Use clean gloves for each patient. When treating multiple ulcers on the same patient, attend to the most contaminated ulcer last (e.g., in the perianal region). Remove gloves and wash hands between patients. (Strength of Evidence = C.)

One set of gloves can be used on the same patient with multiple pressure ulcers. Hands must be washed and gloves changed between patients. No research evidence at this time supports the need to change gloves when caring for multiple ulcers on the same patient.

Use sterile instruments to debride pressure ulcers. (Strength of Evidence = C.)

To avoid introducing additional bacteria into an open wound when tissue integrity is disrupted during debridement, sterile instruments, as opposed to clean ones, should be used in hospitals, long-term care facilities, and nursing homes. Followup after debridement should include monitoring the patient's temperature and being alert for signs of bacteremia or sepsis (e.g., unexplained fever, tachycardia, hypotension, deterioration in mental status).

Use clean dressings, rather than sterile ones, to treat pressure ulcers, as long as dressing procedures comply with institutional infection-control guidelines. (Strength of Evidence = C.)

The fear of cross-contamination of microorganisms within institutions is realistic. Therefore, each institution should establish and rigorously adhere to procedures to prevent cross-contamination. There is no evidence to indicate that the use of sterile dressings results in a better outcome.

Infection-control procedures should include strict adherence to BSI and good handwashing between patients. Multipatient treatment carts that are taken to the bedside should not be used to house dressing supplies. Individual patients should have their own dressing supplies that are protected from inadvertent environmental contamination by water damage, dust accumulation, or contact contaminants. "Clean," bundled dressings can be purchased less expensively than can individual dressings; however, measures should be taken to ensure that they remain clean. Such measures include keeping dressings in the original package or in other plastic packaging; storing them in a clean, dry place; and discarding the entire package if any of the dressings become wet, contaminated, or dirty. Dressings, instruments, and solutions should be obtained from suppliers who can ensure that shipment and handling will not expose the dressings and supplies to water damage, pest and rodent contamination, or gross soiling. Caregivers must wash their hands before contact with the supply of clean dressings or dressing supplies. Prior to the dressing or treatment, only the number of dressings necessary for each dressing change should be removed from containers. Once the hands of the caregiver are soiled with wound secretions, they should not come in contact with the remaining clean dressings and other supplies until the gloves are removed and hands are washed.

Clean dressings may also be used in the home setting. Disposal of contaminated dressings in the home should be done in a manner consistent with local regulations. (Strength of Evidence = C.)
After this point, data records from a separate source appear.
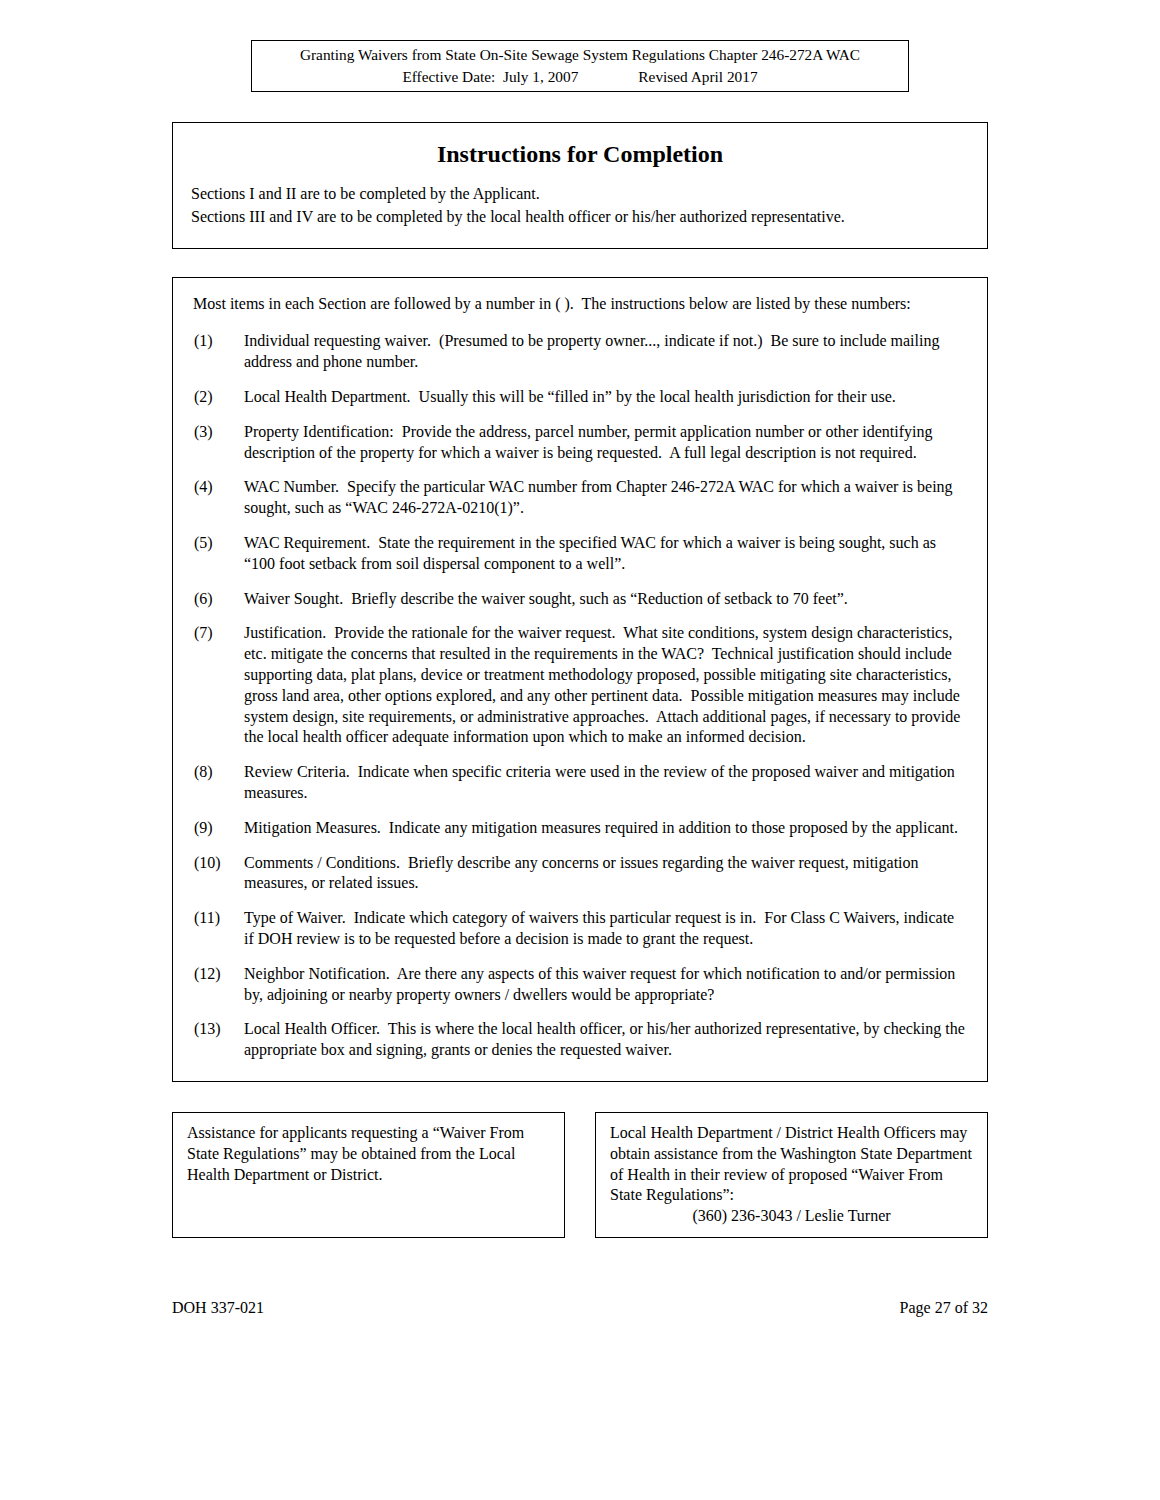Granting Waivers from State On-Site Sewage System Regulations Chapter 246-272A WAC
Effective Date: July 1, 2007 Revised April 2017
Instructions for Completion
Sections I and II are to be completed by the Applicant.
Sections III and IV are to be completed by the local health officer or his/her authorized representative.
Most items in each Section are followed by a number in ( ). The instructions below are listed by these numbers:
| (1) | Individual requesting waiver. (Presumed to be property owner..., indicate if not.) Be sure to include mailing address and phone number. |
| (2) | Local Health Department. Usually this will be “filled in” by the local health jurisdiction for their use. |
| (3) | Property Identification: Provide the address, parcel number, permit application number or other identifying description of the property for which a waiver is being requested. A full legal description is not required. |
| (4) | WAC Number. Specify the particular WAC number from Chapter 246-272A WAC for which a waiver is being sought, such as “WAC 246-272A-0210(1)”. |
| (5) | WAC Requirement. State the requirement in the specified WAC for which a waiver is being sought, such as “100 foot setback from soil dispersal component to a well”. |
| (6) | Waiver Sought. Briefly describe the waiver sought, such as “Reduction of setback to 70 feet”. |
| (7) | Justification. Provide the rationale for the waiver request. What site conditions, system design characteristics, etc. mitigate the concerns that resulted in the requirements in the WAC? Technical justification should include supporting data, plat plans, device or treatment methodology proposed, possible mitigating site characteristics, gross land area, other options explored, and any other pertinent data. Possible mitigation measures may include system design, site requirements, or administrative approaches. Attach additional pages, if necessary to provide the local health officer adequate information upon which to make an informed decision. |
| (8) | Review Criteria. Indicate when specific criteria were used in the review of the proposed waiver and mitigation measures. |
| (9) | Mitigation Measures. Indicate any mitigation measures required in addition to those proposed by the applicant. |
| (10) | Comments / Conditions. Briefly describe any concerns or issues regarding the waiver request, mitigation measures, or related issues. |
| (11) | Type of Waiver. Indicate which category of waivers this particular request is in. For Class C Waivers, indicate if DOH review is to be requested before a decision is made to grant the request. |
| (12) | Neighbor Notification. Are there any aspects of this waiver request for which notification to and/or permission by, adjoining or nearby property owners / dwellers would be appropriate? |
| (13) | Local Health Officer. This is where the local health officer, or his/her authorized representative, by checking the appropriate box and signing, grants or denies the requested waiver. |
Assistance for applicants requesting a “Waiver From State Regulations” may be obtained from the Local Health Department or District.
Local Health Department / District Health Officers may obtain assistance from the Washington State Department of Health in their review of proposed “Waiver From State Regulations”:
(360) 236-3043 / Leslie Turner
DOH 337-021 Page 27 of 32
Clean dressings, as opposed to sterile ones, are recommended for home use until research demonstrates otherwise. This recommendation is in keeping with principles regarding nosocomial infections and with past success of clean urinary catheterization in the home setting and takes into account the expense of sterile dressings and the dexterity required to apply them. The "no-touch" technique can be used for dressing changes. This technique is a method of changing surface dressings without touching the wound or the surface of any dressing that might be in contact with the wound. Adherent dressings should be grasped by the corner and removed slowly, whereas gauze dressings can be pinched in the center and lifted off.

The Environmental Protection Agency recommends that soiled dressings be placed in securely fastened plastic bags before being added to other household trash (Environmental Protection Agency, 1993; Simmons, Trusler, Roccaforte, et al., 1990). Local regulations vary, however, and home care agencies and patients are advised to follow procedures that are consistent with local laws.